The stores are also responsible for communicating with the backend. The store communicates with the backend when the state has changed and that needs to be synced with the server, and it also communicates with the server when it needs data that it doesn't have in memory. It has methods like get(id)
, search(parameters)
etc. Those methods are for your questions, and they all return promises, even if the state can fit into memory. That's important because you might end up with use cases where the state no longer fits in memory, or where it's not possible to filter in memory or do advanced searching. By returning promises from your question methods, you can switch between returning from memory or asking the backend without having to change anything outside of the store.
Actions
My actions are very lightweight, and they don't know anything about persisting the mutation that they encapsulate. They simply carry the intention to mutate from the component to the store. For larger applications, they can contain some logic, but never things like server communication.
Components
These are your React components. They interact with stores by calling the question methods on the stores and rendering the return value of those methods. They also subscribe to the change
event that the store exposes. I like using higher order components which are components that just wrap another component and passes props to it.
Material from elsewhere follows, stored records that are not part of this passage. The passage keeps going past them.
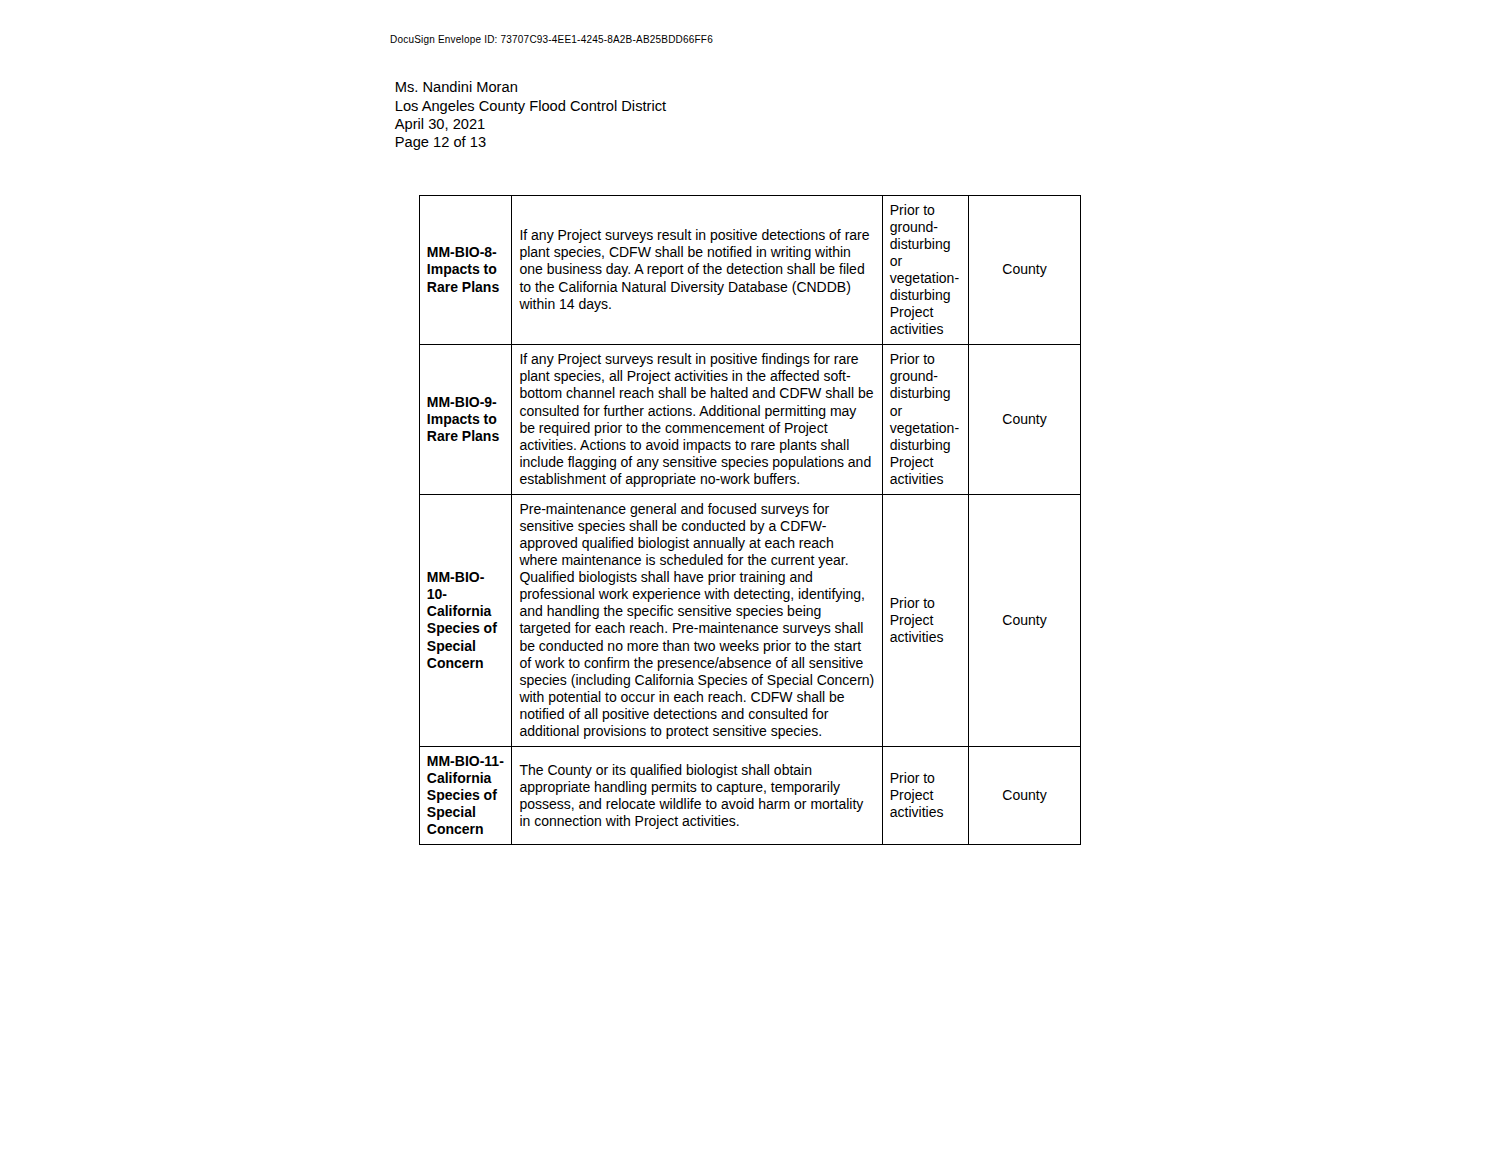DocuSign Envelope ID: 73707C93-4EE1-4245-8A2B-AB25BDD66FF6
Ms. Nandini Moran
Los Angeles County Flood Control District
April 30, 2021
Page 12 of 13
| MM-BIO-8- Impacts to Rare Plans | If any Project surveys result in positive detections of rare plant species, CDFW shall be notified in writing within one business day. A report of the detection shall be filed to the California Natural Diversity Database (CNDDB) within 14 days. | Prior to ground-disturbing or vegetation-disturbing Project activities | County |
| MM-BIO-9- Impacts to Rare Plans | If any Project surveys result in positive findings for rare plant species, all Project activities in the affected soft-bottom channel reach shall be halted and CDFW shall be consulted for further actions. Additional permitting may be required prior to the commencement of Project activities. Actions to avoid impacts to rare plants shall include flagging of any sensitive species populations and establishment of appropriate no-work buffers. | Prior to ground-disturbing or vegetation-disturbing Project activities | County |
| MM-BIO-10- California Species of Special Concern | Pre-maintenance general and focused surveys for sensitive species shall be conducted by a CDFW-approved qualified biologist annually at each reach where maintenance is scheduled for the current year. Qualified biologists shall have prior training and professional work experience with detecting, identifying, and handling the specific sensitive species being targeted for each reach. Pre-maintenance surveys shall be conducted no more than two weeks prior to the start of work to confirm the presence/absence of all sensitive species (including California Species of Special Concern) with potential to occur in each reach. CDFW shall be notified of all positive detections and consulted for additional provisions to protect sensitive species. | Prior to Project activities | County |
| MM-BIO-11- California Species of Special Concern | The County or its qualified biologist shall obtain appropriate handling permits to capture, temporarily possess, and relocate wildlife to avoid harm or mortality in connection with Project activities. | Prior to Project activities | County |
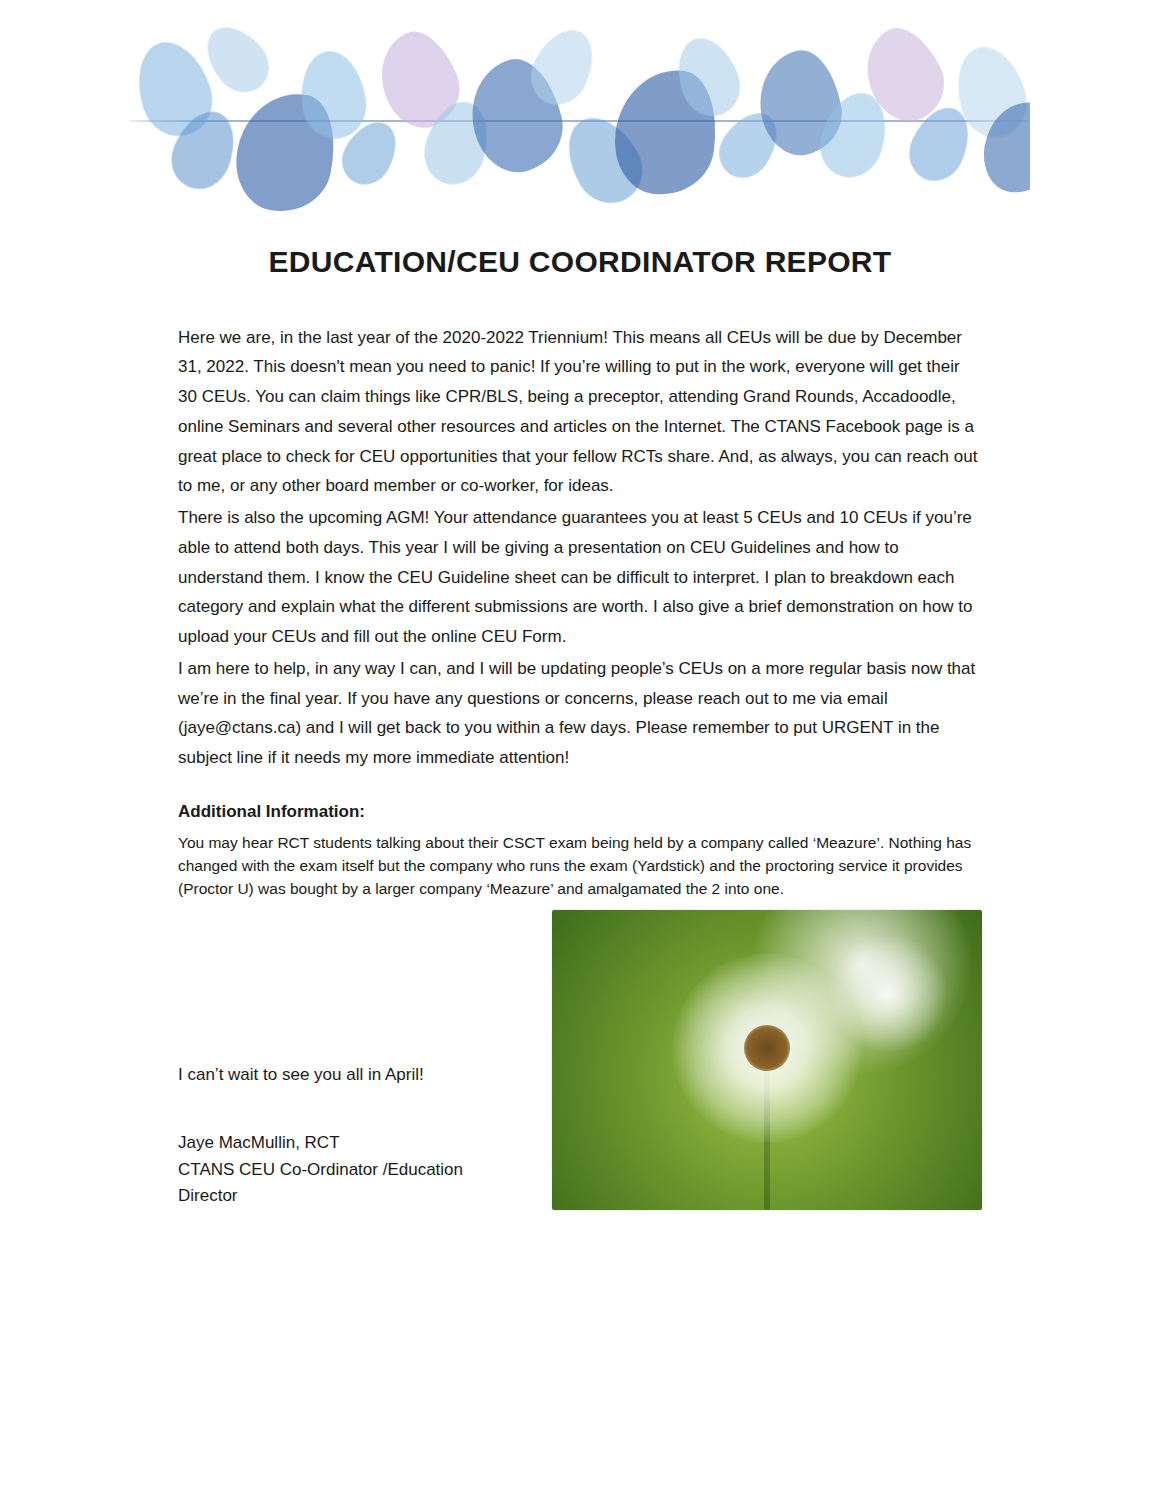EDUCATION/CEU COORDINATOR REPORT
Here we are, in the last year of the 2020-2022 Triennium! This means all CEUs will be due by December 31, 2022. This doesn't mean you need to panic! If you’re willing to put in the work, everyone will get their 30 CEUs. You can claim things like CPR/BLS, being a preceptor, attending Grand Rounds, Accadoodle, online Seminars and several other resources and articles on the Internet. The CTANS Facebook page is a great place to check for CEU opportunities that your fellow RCTs share. And, as always, you can reach out to me, or any other board member or co-worker, for ideas.
There is also the upcoming AGM! Your attendance guarantees you at least 5 CEUs and 10 CEUs if you’re able to attend both days. This year I will be giving a presentation on CEU Guidelines and how to understand them. I know the CEU Guideline sheet can be difficult to interpret. I plan to breakdown each category and explain what the different submissions are worth. I also give a brief demonstration on how to upload your CEUs and fill out the online CEU Form.
I am here to help, in any way I can, and I will be updating people’s CEUs on a more regular basis now that we’re in the final year. If you have any questions or concerns, please reach out to me via email (jaye@ctans.ca) and I will get back to you within a few days. Please remember to put URGENT in the subject line if it needs my more immediate attention!
Additional Information:
You may hear RCT students talking about their CSCT exam being held by a company called ‘Meazure’. Nothing has changed with the exam itself but the company who runs the exam (Yardstick) and the proctoring service it provides (Proctor U) was bought by a larger company ‘Meazure’ and amalgamated the 2 into one.
I can’t wait to see you all in April!
Jaye MacMullin, RCT
CTANS CEU Co-Ordinator /Education Director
An example would be:
var TodoItemsComponent = React.createClass({
getInitialState: function () {
return {
todoItems: null
}
},
componentDidMount: function () {
var self = this;
TodoStore.getAll().then(function (todoItems) {
self.setState({todoItems: todoItems});
});
TodoStore.onChange(function (todoItems) {
self.setState({todoItems: todoItems});
});
},
render: function () {
if (this.state.todoItems) {
return <TodoListComponent todoItems={this.state.todoItems} />;
} else {
return <Spinner />;
}
}
});
var TodoListComponent = React.createClass({
createNewTodo: function () {
TodoActions.createNew({
text: 'A new todo!'
});
},
render: function () {
return (
<ul>
{this.props.todoItems.map(function (todo) {
return <li>{todo.text}</li>;
})}
</ul>
<button onClick={this.createNewTodo}>Create new todo</button>
);
}
});
In this example the TodoItemsComponent
is the higher order component and it wraps the nitty-gritty details of communicating with the store. It renders the TodoListComponent
when it has fetched the todos, and renders a spinner before that. Since it passes the todo items as props to TodoListComponent
that component only has to focus on rendering, and it will be re-rendered as soon as anything changes in the store. And the rendering component is kept completely synchronous. Another benefit is that TodoItemsComponent
is only focused on fetching data and passing it on, making it very reusable for any rendering component that needs the todos.
higher order components
The term higher order components comes from the term higher order functions. Higher order functions are functions that return other functions. So a higher order component is a component that just wraps another component and returns its output.